A study from the lab of UNC Lineberger’s Dirk Dittmer, PhD, found that HIV sends out a protein called Nef in cellular packages called exosomes.
HIV may be able to affect cells it can’t directly infect by packaging a key protein within the host’s cellular mail and sending it out into the body, according to a new study out of a University of North Carolina Lineberger Comprehensive Cancer Center laboratory.
Researchers reported in the journal mBio that the virus uses secreted cellular packages called exosomes to send the viral protein Nef into the body. Researchers are planning to continue to investigate the role of the protein outside of infected immune cells, since they believe it’s being sent out for a purpose.
“This study establishes that an HIV protein called Nef circulates independently of the virus itself,” said UNC Lineberger’s Dirk Dittmer, PhD, professor in the UNC School of Medicine Department of Microbiology & Immunology. “This could explain how HIV affects cells that it cannot ordinarily infect, such as endothelial cells of the blood-brain barrier.”
HIV, or the human immunodeficiency virus, attacks a person’s immune system by infecting disease-fighting white blood cells called T-cells or macrophages. While other proteins are involved in the virus’ ability to infect these white blood cells and replicate, researchers say Nef plays a role in preventing reinfection of the same white blood cell by two different HIV viruses, and in preventing recognition of the virus by the immune system.
The protein has also been shown to play a role in the disease’s progression to AIDS, the late stage of HIV infection in which destruction of the immune system allows opportunistic diseases and cancers to overwhelm the host. Researchers believe Nef’s transfer by exosomes could be a mechanism by which the virus accelerates AIDS progression.

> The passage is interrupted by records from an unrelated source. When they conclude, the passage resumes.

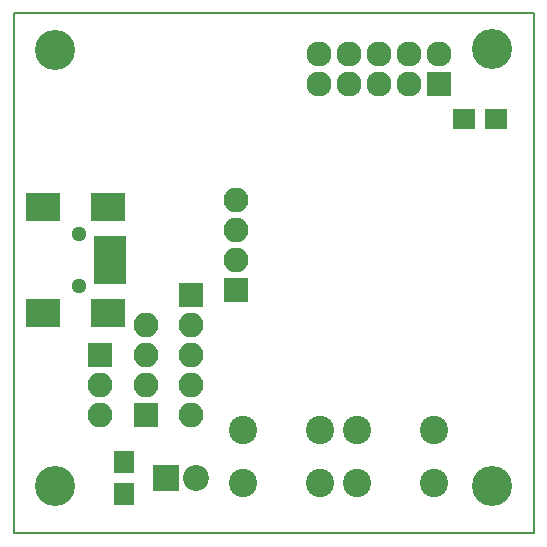
<source format=gbr>
G04 #@! TF.FileFunction,Soldermask,Bot*
%FSLAX46Y46*%
G04 Gerber Fmt 4.6, Leading zero omitted, Abs format (unit mm)*
G04 Created by KiCad (PCBNEW 4.0.7) date Tue Jan 30 18:32:58 2018*
%MOMM*%
%LPD*%
G01*
G04 APERTURE LIST*
%ADD10C,0.100000*%
%ADD11C,0.150000*%
%ADD12O,2.127200X2.127200*%
%ADD13R,2.127200X2.127200*%
%ADD14C,3.400000*%
%ADD15R,2.701240X0.900380*%
%ADD16R,2.899360X2.398980*%
%ADD17C,1.299160*%
%ADD18R,2.100000X2.100000*%
%ADD19O,2.100000X2.100000*%
%ADD20R,2.200000X2.200000*%
%ADD21C,2.200000*%
%ADD22R,1.900000X1.700000*%
%ADD23R,1.700000X1.900000*%
%ADD24C,2.400000*%
G04 APERTURE END LIST*
D10*
D11*
X109800000Y-113600000D02*
X109800000Y-69600000D01*
X153800000Y-113600000D02*
X109800000Y-113600000D01*
X153800000Y-69600000D02*
X153800000Y-113600000D01*
X109800000Y-69600000D02*
X153800000Y-69600000D01*
D12*
X135640000Y-73060000D03*
X135640000Y-75600000D03*
X138180000Y-73060000D03*
X138180000Y-75600000D03*
X140720000Y-73060000D03*
X140720000Y-75600000D03*
X143260000Y-73060000D03*
X143260000Y-75600000D03*
X145800000Y-73060000D03*
D13*
X145800000Y-75600000D03*
D14*
X113300000Y-109600000D03*
X113300000Y-72700000D03*
X150300000Y-109600000D03*
X150300000Y-72600000D03*
D15*
X117899320Y-92075200D03*
X117899320Y-91275100D03*
X117899320Y-90475000D03*
X117899320Y-89674900D03*
X117899320Y-88874800D03*
D16*
X117800260Y-94925080D03*
X112301160Y-94925080D03*
X117800260Y-86024920D03*
X112301160Y-86024920D03*
D17*
X115300900Y-92674640D03*
X115300900Y-88275360D03*
D18*
X120975000Y-103600000D03*
D19*
X120975000Y-101060000D03*
X120975000Y-98520000D03*
X120975000Y-95980000D03*
D18*
X117125000Y-98525000D03*
D19*
X117125000Y-101065000D03*
X117125000Y-103605000D03*
D18*
X124825000Y-93425000D03*
D19*
X124825000Y-95965000D03*
X124825000Y-98505000D03*
X124825000Y-101045000D03*
X124825000Y-103585000D03*
D20*
X122700000Y-108975000D03*
D21*
X125240000Y-108975000D03*
D22*
X150590000Y-78520000D03*
X147890000Y-78520000D03*
D23*
X119100000Y-110300000D03*
X119100000Y-107600000D03*
D24*
X145325000Y-104850000D03*
X145325000Y-109350000D03*
X138825000Y-104850000D03*
X138825000Y-109350000D03*
X129225000Y-109350000D03*
X129225000Y-104850000D03*
X135725000Y-109350000D03*
X135725000Y-104850000D03*
D18*
X128580000Y-93040000D03*
D19*
X128580000Y-90500000D03*
X128580000Y-87960000D03*
X128580000Y-85420000D03*
M02*

</source>
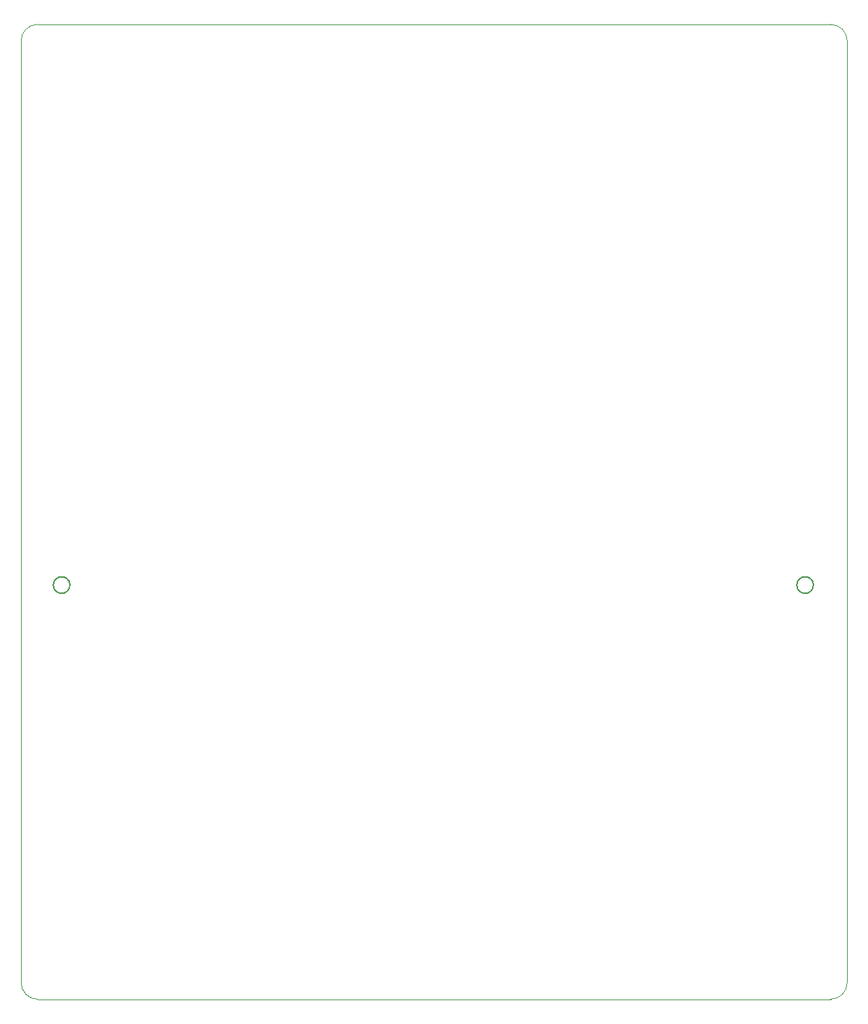
<source format=gbr>
%TF.GenerationSoftware,KiCad,Pcbnew,(6.0.7)*%
%TF.CreationDate,2022-11-22T16:32:00-03:00*%
%TF.ProjectId,BigKeysPCB,4269674b-6579-4735-9043-422e6b696361,rev?*%
%TF.SameCoordinates,Original*%
%TF.FileFunction,Profile,NP*%
%FSLAX46Y46*%
G04 Gerber Fmt 4.6, Leading zero omitted, Abs format (unit mm)*
G04 Created by KiCad (PCBNEW (6.0.7)) date 2022-11-22 16:32:00*
%MOMM*%
%LPD*%
G01*
G04 APERTURE LIST*
%TA.AperFunction,Profile*%
%ADD10C,0.150000*%
%TD*%
%TA.AperFunction,Profile*%
%ADD11C,0.100000*%
%TD*%
G04 APERTURE END LIST*
D10*
X96540000Y-107581519D02*
G75*
G03*
X96540000Y-107581519I-1000000J0D01*
G01*
D11*
X92634500Y-39711519D02*
X188634500Y-39711519D01*
X90634500Y-155711519D02*
X90634500Y-41711519D01*
X190634500Y-41711519D02*
X190634500Y-155711519D01*
X190634481Y-41711519D02*
G75*
G03*
X188634500Y-39711519I-1999981J19D01*
G01*
D10*
X186540000Y-107581519D02*
G75*
G03*
X186540000Y-107581519I-1000000J0D01*
G01*
D11*
X188634500Y-157711500D02*
G75*
G03*
X190634500Y-155711519I0J2000000D01*
G01*
X92634500Y-39711500D02*
G75*
G03*
X90634500Y-41711519I0J-2000000D01*
G01*
X90634481Y-155711519D02*
G75*
G03*
X92634500Y-157711519I2000019J19D01*
G01*
X188634500Y-157711519D02*
X92634500Y-157711519D01*
M02*

</source>
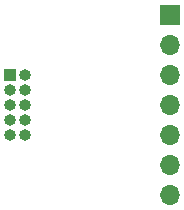
<source format=gbr>
%TF.GenerationSoftware,KiCad,Pcbnew,6.0.7-f9a2dced07~116~ubuntu22.04.1*%
%TF.CreationDate,2022-08-24T23:03:50+02:00*%
%TF.ProjectId,cortex_debug_adapter,636f7274-6578-45f6-9465-6275675f6164,rev?*%
%TF.SameCoordinates,Original*%
%TF.FileFunction,Soldermask,Bot*%
%TF.FilePolarity,Negative*%
%FSLAX46Y46*%
G04 Gerber Fmt 4.6, Leading zero omitted, Abs format (unit mm)*
G04 Created by KiCad (PCBNEW 6.0.7-f9a2dced07~116~ubuntu22.04.1) date 2022-08-24 23:03:50*
%MOMM*%
%LPD*%
G01*
G04 APERTURE LIST*
%ADD10R,1.700000X1.700000*%
%ADD11O,1.700000X1.700000*%
%ADD12R,1.000000X1.000000*%
%ADD13O,1.000000X1.000000*%
G04 APERTURE END LIST*
D10*
%TO.C,J2*%
X160800000Y-92952500D03*
D11*
X160800000Y-95492500D03*
X160800000Y-98032500D03*
X160800000Y-100572500D03*
X160800000Y-103112500D03*
X160800000Y-105652500D03*
X160800000Y-108192500D03*
%TD*%
D12*
%TO.C,J1*%
X147300000Y-98037500D03*
D13*
X148570000Y-98037500D03*
X147300000Y-99307500D03*
X148570000Y-99307500D03*
X147300000Y-100577500D03*
X148570000Y-100577500D03*
X147300000Y-101847500D03*
X148570000Y-101847500D03*
X147300000Y-103117500D03*
X148570000Y-103117500D03*
%TD*%
M02*

</source>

“For many years, the role of Nef has been studied in the context of infected cells,” said Ryan P. McNamara, PhD, the study’s first author and a postdoctoral research associate at UNC Lineberger. “What we identified is that the protein is being secreted from infected cells without the viral genetic material. This points toward a role for the protein outside of the cell. We believe it’s being trafficked outside the cell for a purpose.”
Dittmer, who is co-director of UNC Lineberger’s global oncology and virology programs, said that based on the finding, researchers also believe Nef could be used as a biomarker. Finding high levels of Nef-containing exosomes in a blood sample, or “liquid biopsy,” could be an indication of the start of clinical AIDS, or long-term complications of HIV infection.
“Exosomes in general are of interest in cancer and many diseases beyond HIV infection,” Dittmer said. “We will continue our methods to understand their fundamental biology, how it is changed by diseases and how this new molecular entity can be used as a minimally invasive biomarker or liquid biopsy.”
In addition to Dittmer and McNamara, other authors are Lindsey M. Constantini, PhD, postdoctoral scholar at the UNC School of Medicine Department of Microbiology and Immunology and UNC Lineberger; T. Alix Myers, PhD, of Tulane University; Blake Schouest of Tulane; Nicholas J. Maness of Tulane; Jack D. Griffith, PhD, UNC Lineberger member and professor in the UNC School of Medicine School of Microbiology and Immunology; Blossom A. Damania, PhD, UNC Lineberger member, vice dean for research in the UNC School of Medicine and Cary C. Boshamer Distinguished Professor of Microbiology and Immunology; and Andrew G. MacLean, PhD, of Tulane.
The study was supported by grants from the National Institutes of Health.